La veille au soir, Nash l’avait observée alors qu’elle discutait au magasin avec l’un des testeurs approchant la vingtaine. Elle souriait, parlait, mais l’autre se contentait de regarder derrière elle, sans sourire, hochant à peine la tête. Nash se rappelait cette période de son adolescence. Il aurait voulu secouer ce type, le choper par sa veste en jean déchirée et le houspiller : Regarde, tu veux, regarde et fais attention s’il te plaît, ouvre les yeux pour voir comme cette femme est belle, comme elle est parfaite, le chef-d’œuvre qu’elle est avec ses cuisses douces et ses ongles rongés ! Si seulement il avait su, à dix-neuf ans, ce qu’il savait aujourd’hui : comment aimer une fille comme Miranda. Ne pas avoir peur qu’elle puisse attendre des choses de vous. Le souhaiter, au contraire.
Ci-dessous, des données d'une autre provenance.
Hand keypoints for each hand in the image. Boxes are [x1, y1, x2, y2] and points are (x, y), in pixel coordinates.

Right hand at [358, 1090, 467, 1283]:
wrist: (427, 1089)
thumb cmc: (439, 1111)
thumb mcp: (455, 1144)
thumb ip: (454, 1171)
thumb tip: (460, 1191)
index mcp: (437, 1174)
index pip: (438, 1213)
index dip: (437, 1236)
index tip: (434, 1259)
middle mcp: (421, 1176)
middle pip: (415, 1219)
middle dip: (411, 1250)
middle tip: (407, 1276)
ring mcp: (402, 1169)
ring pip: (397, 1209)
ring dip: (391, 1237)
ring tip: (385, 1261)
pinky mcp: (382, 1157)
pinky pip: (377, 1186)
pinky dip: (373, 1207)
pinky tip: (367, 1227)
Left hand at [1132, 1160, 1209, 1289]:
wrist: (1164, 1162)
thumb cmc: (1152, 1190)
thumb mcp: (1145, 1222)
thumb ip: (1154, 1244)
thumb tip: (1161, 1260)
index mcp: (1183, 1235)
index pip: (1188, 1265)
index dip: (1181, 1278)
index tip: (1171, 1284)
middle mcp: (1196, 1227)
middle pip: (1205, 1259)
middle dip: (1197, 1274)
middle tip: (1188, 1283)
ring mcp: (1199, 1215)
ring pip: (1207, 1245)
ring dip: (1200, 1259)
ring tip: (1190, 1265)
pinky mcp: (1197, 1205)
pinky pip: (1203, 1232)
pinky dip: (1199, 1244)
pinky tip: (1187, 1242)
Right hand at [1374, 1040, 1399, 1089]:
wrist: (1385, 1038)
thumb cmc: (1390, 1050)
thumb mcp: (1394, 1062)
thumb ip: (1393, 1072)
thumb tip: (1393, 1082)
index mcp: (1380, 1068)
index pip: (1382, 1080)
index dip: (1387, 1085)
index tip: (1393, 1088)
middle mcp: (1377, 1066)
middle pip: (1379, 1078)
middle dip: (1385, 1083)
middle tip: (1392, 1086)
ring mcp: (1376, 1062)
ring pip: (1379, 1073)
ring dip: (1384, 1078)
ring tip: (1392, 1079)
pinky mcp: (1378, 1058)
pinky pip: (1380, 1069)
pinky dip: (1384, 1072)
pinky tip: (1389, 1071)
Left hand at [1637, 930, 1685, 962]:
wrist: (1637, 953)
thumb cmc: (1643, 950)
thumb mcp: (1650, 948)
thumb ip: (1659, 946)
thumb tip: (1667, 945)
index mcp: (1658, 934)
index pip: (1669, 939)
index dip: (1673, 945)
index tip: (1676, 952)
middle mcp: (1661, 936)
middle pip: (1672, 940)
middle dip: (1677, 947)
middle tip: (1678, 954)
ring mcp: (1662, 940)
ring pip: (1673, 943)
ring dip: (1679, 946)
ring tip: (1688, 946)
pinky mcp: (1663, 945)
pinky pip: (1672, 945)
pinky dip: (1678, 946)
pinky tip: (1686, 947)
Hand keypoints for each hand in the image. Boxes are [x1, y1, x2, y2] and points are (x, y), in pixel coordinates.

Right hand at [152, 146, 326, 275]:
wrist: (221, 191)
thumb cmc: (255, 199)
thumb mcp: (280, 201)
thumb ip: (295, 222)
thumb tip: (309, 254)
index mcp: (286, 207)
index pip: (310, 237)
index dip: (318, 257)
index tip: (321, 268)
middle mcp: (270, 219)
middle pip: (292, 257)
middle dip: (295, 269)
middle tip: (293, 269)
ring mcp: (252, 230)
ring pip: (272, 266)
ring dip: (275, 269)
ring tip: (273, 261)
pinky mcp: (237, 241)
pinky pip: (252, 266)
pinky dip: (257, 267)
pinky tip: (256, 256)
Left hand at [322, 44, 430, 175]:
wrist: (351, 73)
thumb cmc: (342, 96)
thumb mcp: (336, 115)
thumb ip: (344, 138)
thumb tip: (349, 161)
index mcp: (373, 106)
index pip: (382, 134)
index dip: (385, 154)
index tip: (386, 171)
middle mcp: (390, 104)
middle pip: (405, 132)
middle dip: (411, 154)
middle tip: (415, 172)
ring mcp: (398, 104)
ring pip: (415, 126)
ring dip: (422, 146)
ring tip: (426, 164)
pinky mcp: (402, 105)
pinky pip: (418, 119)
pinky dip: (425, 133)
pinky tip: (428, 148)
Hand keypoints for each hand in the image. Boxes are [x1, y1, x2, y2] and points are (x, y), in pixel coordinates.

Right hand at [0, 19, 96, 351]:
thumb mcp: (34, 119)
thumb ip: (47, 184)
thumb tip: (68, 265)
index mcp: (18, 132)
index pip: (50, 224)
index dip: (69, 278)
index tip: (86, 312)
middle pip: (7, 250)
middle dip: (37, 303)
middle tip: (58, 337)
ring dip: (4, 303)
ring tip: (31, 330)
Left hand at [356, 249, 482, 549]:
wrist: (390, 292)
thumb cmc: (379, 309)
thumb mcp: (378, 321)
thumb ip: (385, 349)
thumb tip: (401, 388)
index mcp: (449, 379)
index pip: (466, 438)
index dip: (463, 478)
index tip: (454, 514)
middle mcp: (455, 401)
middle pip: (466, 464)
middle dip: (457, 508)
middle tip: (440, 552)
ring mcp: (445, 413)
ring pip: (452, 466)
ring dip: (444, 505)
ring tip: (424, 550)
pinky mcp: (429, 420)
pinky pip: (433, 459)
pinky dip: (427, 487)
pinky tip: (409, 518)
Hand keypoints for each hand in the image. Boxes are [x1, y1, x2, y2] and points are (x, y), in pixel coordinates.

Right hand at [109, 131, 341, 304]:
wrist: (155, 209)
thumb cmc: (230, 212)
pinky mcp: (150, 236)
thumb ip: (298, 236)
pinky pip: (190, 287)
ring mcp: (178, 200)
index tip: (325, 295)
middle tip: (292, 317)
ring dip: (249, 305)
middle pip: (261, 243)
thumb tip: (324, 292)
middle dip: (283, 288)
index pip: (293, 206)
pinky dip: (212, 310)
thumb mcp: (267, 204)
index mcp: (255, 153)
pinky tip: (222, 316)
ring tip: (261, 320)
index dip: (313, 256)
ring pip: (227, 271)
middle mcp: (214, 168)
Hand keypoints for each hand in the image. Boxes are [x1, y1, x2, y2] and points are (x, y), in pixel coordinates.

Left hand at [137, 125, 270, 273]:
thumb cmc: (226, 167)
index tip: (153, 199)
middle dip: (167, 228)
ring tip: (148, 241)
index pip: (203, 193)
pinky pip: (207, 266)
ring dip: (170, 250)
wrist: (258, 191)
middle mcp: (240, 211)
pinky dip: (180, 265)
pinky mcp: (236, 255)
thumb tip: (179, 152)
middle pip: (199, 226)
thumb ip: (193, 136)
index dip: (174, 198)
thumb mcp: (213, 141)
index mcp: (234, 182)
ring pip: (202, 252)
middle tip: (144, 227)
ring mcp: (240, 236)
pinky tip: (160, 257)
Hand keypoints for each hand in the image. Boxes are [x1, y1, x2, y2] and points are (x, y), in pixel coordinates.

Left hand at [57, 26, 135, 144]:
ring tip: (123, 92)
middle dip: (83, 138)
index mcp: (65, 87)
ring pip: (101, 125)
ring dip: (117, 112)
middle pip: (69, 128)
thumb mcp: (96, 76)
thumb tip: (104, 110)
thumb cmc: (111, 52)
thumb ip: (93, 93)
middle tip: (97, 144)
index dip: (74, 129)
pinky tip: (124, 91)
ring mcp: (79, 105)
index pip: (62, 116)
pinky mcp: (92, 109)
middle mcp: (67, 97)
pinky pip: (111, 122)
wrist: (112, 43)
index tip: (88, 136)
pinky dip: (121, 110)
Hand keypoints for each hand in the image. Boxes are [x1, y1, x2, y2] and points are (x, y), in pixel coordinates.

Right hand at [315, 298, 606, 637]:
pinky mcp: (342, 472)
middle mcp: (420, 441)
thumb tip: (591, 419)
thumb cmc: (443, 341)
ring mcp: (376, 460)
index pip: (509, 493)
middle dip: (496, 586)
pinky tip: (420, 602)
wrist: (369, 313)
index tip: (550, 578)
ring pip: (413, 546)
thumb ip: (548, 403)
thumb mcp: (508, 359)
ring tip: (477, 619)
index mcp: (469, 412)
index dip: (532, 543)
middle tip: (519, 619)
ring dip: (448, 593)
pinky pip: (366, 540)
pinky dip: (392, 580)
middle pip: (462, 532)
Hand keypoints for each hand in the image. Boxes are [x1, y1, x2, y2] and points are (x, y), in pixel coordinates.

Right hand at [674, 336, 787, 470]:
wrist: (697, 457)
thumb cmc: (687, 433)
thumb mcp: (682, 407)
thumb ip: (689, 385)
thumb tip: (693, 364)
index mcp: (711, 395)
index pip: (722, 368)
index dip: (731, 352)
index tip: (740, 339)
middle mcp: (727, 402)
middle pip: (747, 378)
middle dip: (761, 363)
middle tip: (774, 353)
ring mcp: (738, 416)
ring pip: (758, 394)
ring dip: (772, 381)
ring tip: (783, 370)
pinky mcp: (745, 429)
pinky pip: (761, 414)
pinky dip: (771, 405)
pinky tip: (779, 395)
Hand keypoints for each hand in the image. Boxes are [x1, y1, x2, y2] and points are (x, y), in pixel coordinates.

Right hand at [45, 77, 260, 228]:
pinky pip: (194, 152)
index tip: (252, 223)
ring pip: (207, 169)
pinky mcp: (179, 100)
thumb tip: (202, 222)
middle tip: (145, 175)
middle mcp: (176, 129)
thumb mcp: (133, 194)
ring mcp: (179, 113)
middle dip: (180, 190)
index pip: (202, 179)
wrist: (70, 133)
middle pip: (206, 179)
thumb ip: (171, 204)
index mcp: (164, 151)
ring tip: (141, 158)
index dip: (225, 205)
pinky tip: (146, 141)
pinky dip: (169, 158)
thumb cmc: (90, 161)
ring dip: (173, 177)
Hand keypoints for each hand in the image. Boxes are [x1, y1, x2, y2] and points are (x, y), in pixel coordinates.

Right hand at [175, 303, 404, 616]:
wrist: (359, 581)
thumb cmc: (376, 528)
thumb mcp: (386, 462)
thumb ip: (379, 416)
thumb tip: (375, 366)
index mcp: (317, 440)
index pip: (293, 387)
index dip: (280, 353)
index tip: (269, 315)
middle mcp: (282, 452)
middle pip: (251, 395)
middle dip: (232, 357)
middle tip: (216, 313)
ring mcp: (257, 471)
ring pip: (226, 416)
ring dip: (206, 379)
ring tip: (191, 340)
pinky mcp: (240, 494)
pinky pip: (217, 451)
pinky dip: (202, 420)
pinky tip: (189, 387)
Il n’avait pas envie de la protéger, ni qu’elle l’aide à retrouver sa jeunesse. Rien de tout ça. Il ne savait pas ce qu’il souhaitait, au juste. Enfin si : être proche d’elle, plus proche que personne d’autre. Elle était maladroite et impatiente. Trop sensible. Elle ne portait pas les bons vêtements, ceux qui l’auraient mise en valeur, il lui restait encore à s’habiter elle-même de manière convaincante. Elle ne semblait pas receler d’ambivalence et elle débordait d’énergie : tous les livres qu’il mentionnait, elle les lisait en entier, ou presque, le soir même. Elle était combative, critique, révoltée. Elle l’éblouissait littéralement. Quel embrouillamini de femme ! Quels sentiments exaltés il ressentait pour elle !
Et là, le jour de son cinquantième anniversaire, étourdi par ce béguin, allongé dans son lit, avec un début d’érection, il la désirait. Être allongé dans son lit et désirer quelqu’un constituait un plaisir en soi. Il se sentait ridicule, heureux, idiot.
Mais elle l’aimait bien, non ? Ça aussi ça l’épatait. La veille, elle était apparue à sa porte. Elle avait acheté une bouteille de vin et lui avait même préparé à dîner ! Elle voulait lui fêter son anniversaire. C’était mignon, l’incompétence totale dont elle faisait preuve dans une cuisine. Luttant contre son côté enfant gâtée, elle avait même fait la vaisselle.
“Arrête de me prendre pour une gamine”, lui avait-elle demandé, mais ce n’était pas le cas, elle avait simplement mal interprété l’expression de son visage. Plus tard, les joues empourprées par le vin, elle avait flirté avec lui. Il avait senti qu’elle avait envie de lui, et il l’avait laissée se pencher sur la table pour lui toucher la main. Lorsqu’elle avait fermé les yeux et s’était avancée pour l’embrasser, ça avait été le paradis. Il en avait tellement envie. Ensuite, elle s’était doucement reculée, avait ouvert les yeux et lui avait souri. Elle s’était de nouveau approchée, mais, à son tour, il avait reculé.